Hurricane Allen was a rare and extremely powerful Cape Verde-type hurricane which struck the Caribbean, eastern and northern Mexico then southern Texas. It was the first and strongest hurricane of the 1980 Atlantic hurricane season. The first named storm and first tropical cyclone of the 1980 Atlantic hurricane season, it was one of the strongest hurricanes in recorded history and one of the few hurricanes to reach Category 5 status on the Saffir–Simpson Hurricane Scale on three separate occasions, and spent more time as a Category 5 than any other Atlantic hurricane. Allen is the only hurricane in the recorded history of the Atlantic basin to achieve sustained winds of 190 mph (305 km/h), thus making it the strongest Atlantic hurricane by wind speed.
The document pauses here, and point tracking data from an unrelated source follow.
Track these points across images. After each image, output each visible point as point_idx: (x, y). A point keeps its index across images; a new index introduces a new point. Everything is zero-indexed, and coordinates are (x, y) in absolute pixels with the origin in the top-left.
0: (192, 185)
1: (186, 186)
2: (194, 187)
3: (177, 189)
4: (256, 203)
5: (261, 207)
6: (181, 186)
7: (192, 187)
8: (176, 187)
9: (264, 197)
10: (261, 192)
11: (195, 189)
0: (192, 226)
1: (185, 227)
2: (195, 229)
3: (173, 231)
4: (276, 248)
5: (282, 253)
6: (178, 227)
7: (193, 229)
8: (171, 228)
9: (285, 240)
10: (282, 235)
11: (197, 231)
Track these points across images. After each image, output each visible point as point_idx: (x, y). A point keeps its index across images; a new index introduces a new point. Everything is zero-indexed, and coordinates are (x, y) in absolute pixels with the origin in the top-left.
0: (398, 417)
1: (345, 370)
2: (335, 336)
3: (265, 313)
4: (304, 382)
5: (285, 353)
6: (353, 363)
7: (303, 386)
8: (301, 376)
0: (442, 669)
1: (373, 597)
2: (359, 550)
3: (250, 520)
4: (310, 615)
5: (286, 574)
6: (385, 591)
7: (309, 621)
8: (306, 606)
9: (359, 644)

Until Hurricane Patricia in 2015, this was also the highest sustained winds in the entire Western Hemisphere.

Throughout its life, Allen moved through the deep tropics on a north-westerly course through the tropical Atlantic Ocean, Caribbean Sea, and Gulf of Mexico before making its final landfall near the United StatesMexico border. At peak strength, it passed near Haiti, causing hundreds of deaths and heavy damage. After crossing the Gulf of Mexico, Allen weakened as it struck the lower Texas coast, causing high winds, a significant storm surge, and heavy rainfall, which caused damage to southern Texas. Overall, Allen killed 290 people and left just over $1.24 billion in damages (1980 US dollars), or $4.00 billion in 2016 dollars; mostly within the United States and Haiti. Due to its impact, the name Allen was retired from the six-year revolving list of Atlantic tropical cyclone names in 1981 and the name was replaced by Andrew. The name Andrew was subsequently retired after the 1992 season's Hurricane Andrew. The dissipating storm precipitated the end of the heat wave of 1980 in places like Dallas/Fort Worth, Texas, which had recorded 69 days of 100 °F (38 °C) heat.